* _Passage_
DC, can you spare a dime? States turn to Washington for fiscal help
The nation’s governors and legislatures used summer 2002 to sound the alarm about the worsening fiscal condition in most states, brought on by increasing costs for Medicaid, and to plead for more federal help. The pleas were met with mixed signals. After the Bush administration indicated help was not likely to come from Washington, DC, the U.S. Senate adopted a measure to send more money to the states.
A report released at the annual meeting of the National Conference of State Legislatures (NCSL) demonstrated the widespread fiscal problems confronting states:
- Twelve states reported FY 2002 budget gaps of more than 10% of their general funds.
- State ending balances fell nearly 42% from FY 2001 to FY 2002.
- Aggregate "rainy-day fund" balances have fallen from $16.5 billion in FY 2001 to $10.8 billion at the end of FY 2002.
- Twenty-six states collected less revenue in FY 2002 than they did in the previous year.
- Twenty-nine states have implemented targeted or across-the-board cuts.
- Nineteen states drew on rainy-day funds to compensate for higher expenses and reduced tax income.
"Fiscal 2003 is shaping up to be even more of a challenge than 2002," says NCSL executive director William Pound.
"Though many legislatures have already addressed their fiscal 2003 budget gaps, budget cuts, tax increases, and rainy-day funds are not out of the question," he says.

* _Prompt 1_
Reproduce the article on state budgets between "A report released" and "to FY 2002.", inclusive.
* _Prompt 2_
Using the article on state budgets, mark each statement yes or no, and quote the words that decide it: (a) Twenty-six states took in less revenue in FY 2002 than in the year before. (b) Aggregate rainy-day fund balances grew from FY 2001 to FY 2002. (c) The report was released at the annual meeting of the National Conference of State Legislatures.
The data that comes next is from another source.

* _Record excerpts_
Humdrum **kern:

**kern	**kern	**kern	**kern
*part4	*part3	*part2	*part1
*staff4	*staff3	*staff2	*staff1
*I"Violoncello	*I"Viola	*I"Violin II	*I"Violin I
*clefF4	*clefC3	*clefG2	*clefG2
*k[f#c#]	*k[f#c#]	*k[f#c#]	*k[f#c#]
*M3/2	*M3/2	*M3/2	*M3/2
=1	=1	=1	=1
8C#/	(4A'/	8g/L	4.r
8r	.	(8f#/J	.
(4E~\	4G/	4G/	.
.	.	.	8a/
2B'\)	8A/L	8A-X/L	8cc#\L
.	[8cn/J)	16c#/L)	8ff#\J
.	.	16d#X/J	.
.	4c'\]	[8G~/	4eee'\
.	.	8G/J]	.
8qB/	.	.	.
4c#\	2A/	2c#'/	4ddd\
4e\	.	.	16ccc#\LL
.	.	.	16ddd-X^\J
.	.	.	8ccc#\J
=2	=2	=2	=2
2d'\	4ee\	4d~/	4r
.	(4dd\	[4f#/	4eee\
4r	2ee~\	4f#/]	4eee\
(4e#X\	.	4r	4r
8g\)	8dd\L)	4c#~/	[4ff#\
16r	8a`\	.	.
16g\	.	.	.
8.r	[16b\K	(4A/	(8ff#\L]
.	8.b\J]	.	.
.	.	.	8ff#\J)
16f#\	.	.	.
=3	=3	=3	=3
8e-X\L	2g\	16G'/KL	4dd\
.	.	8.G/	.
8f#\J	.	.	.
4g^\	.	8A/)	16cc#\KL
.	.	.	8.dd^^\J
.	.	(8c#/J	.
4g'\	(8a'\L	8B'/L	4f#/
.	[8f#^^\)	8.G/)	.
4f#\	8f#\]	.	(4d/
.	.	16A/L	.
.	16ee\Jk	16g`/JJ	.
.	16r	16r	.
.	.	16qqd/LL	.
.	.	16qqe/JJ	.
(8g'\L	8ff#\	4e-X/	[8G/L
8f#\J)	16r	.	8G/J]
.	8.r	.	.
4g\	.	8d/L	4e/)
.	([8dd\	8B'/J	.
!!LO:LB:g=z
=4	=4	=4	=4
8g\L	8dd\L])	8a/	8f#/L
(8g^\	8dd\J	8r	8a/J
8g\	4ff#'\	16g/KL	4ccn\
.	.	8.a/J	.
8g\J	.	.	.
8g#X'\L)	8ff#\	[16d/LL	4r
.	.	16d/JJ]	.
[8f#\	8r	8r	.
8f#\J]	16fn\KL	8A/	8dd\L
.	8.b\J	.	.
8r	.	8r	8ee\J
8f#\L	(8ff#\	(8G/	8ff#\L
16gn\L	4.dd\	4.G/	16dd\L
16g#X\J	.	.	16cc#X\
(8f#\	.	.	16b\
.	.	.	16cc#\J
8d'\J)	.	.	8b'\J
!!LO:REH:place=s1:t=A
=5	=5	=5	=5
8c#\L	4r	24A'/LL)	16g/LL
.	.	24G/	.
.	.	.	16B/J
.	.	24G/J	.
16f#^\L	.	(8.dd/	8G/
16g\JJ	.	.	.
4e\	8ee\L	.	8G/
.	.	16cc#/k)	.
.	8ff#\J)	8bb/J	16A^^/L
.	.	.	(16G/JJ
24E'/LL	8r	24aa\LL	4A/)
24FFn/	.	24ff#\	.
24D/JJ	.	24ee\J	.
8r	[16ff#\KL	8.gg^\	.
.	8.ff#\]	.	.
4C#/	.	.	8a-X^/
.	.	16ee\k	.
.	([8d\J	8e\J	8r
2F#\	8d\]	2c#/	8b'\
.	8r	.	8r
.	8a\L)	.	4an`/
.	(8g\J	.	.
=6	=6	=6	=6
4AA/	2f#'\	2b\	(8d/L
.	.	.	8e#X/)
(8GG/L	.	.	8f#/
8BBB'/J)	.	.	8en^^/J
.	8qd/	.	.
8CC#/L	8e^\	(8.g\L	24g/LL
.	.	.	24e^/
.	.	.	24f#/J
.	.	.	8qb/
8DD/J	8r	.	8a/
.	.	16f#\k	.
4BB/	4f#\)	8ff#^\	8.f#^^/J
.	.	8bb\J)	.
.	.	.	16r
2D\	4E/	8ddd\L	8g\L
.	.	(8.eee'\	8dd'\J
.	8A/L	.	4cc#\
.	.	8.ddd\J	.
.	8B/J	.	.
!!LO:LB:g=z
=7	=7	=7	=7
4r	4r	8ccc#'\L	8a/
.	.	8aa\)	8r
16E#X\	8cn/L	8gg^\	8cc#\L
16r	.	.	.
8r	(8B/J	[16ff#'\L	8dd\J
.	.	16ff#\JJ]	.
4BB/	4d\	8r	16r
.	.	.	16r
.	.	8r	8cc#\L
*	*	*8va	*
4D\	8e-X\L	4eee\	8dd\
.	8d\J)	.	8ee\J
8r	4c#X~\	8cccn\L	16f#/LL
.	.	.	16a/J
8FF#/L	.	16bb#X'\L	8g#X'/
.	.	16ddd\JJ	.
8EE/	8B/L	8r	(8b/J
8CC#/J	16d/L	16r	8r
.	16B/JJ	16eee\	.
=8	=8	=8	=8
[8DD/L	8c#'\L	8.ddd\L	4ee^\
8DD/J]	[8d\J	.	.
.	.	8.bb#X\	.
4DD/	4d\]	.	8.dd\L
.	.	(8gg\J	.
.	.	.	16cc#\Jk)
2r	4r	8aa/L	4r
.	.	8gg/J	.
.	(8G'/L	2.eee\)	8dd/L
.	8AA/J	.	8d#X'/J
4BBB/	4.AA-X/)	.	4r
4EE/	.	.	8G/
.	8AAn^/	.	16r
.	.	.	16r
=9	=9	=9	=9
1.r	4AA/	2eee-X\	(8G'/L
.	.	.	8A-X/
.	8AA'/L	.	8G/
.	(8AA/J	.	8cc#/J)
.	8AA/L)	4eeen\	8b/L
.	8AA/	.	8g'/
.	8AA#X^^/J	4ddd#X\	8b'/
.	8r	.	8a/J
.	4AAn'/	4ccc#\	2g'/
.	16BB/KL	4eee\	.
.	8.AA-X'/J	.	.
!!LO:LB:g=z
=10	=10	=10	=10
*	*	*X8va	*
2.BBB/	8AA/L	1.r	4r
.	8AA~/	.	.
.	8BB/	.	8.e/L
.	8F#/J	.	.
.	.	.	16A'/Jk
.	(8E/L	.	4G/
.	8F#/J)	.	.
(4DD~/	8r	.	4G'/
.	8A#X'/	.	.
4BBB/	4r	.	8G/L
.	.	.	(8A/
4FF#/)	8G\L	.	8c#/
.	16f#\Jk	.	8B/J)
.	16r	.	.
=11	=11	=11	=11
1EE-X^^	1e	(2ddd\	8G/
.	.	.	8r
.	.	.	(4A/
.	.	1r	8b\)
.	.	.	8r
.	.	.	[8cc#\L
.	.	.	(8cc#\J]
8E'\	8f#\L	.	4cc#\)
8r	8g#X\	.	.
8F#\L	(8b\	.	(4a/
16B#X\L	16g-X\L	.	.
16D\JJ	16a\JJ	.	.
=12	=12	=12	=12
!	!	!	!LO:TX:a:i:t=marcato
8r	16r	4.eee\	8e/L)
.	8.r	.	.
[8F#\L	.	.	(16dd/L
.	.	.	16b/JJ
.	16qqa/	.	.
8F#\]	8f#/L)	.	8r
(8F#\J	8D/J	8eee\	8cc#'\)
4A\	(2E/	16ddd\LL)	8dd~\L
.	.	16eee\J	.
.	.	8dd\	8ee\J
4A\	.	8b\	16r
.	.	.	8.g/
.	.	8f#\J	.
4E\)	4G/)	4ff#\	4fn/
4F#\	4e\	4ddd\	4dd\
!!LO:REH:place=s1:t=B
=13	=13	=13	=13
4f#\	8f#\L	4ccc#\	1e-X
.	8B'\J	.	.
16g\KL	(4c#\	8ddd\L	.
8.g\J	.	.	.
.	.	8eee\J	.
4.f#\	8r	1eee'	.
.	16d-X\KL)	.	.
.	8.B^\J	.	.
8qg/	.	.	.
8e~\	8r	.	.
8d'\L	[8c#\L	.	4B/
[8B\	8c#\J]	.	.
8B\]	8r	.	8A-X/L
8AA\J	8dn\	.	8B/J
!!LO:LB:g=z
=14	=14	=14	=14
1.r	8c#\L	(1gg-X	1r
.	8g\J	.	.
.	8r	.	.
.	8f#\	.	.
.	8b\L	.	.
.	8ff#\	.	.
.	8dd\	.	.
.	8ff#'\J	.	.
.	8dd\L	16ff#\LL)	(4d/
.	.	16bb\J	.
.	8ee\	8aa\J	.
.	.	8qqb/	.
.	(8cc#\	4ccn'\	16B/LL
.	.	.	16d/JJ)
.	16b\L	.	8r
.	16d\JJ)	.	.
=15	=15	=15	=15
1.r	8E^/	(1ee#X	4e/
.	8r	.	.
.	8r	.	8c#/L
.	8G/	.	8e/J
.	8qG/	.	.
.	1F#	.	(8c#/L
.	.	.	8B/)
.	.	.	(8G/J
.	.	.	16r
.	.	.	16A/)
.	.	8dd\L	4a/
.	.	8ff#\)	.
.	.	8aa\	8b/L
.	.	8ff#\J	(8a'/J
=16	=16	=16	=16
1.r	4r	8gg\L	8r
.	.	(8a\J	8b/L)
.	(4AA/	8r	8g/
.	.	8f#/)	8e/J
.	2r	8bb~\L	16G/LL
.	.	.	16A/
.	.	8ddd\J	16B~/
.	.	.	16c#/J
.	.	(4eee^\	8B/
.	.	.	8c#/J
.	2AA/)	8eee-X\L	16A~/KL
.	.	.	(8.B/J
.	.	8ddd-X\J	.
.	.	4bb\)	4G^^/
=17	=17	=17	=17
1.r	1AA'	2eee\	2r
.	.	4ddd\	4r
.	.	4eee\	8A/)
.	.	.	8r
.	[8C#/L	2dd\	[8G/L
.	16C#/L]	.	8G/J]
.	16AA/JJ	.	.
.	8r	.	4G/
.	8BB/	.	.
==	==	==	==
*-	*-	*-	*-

* _Final answer 1_
A report released at the annual meeting of the National Conference of State Legislatures (NCSL) demonstrated the widespread fiscal problems confronting states:
- Twelve states reported FY 2002 budget gaps of more than 10% of their general funds.
- State ending balances fell nearly 42% from FY 2001 to FY 2002.

* _Final answer 2_
(a) Yes: "Twenty-six states collected less revenue in FY 2002 than they did in the previous year."
(b) No: "Aggregate "rainy-day fund" balances have fallen from $16.5 billion in FY 2001 to $10.8 billion at the end of FY 2002."
(c) Yes: "A report released at the annual meeting of the National Conference of State Legislatures (NCSL)"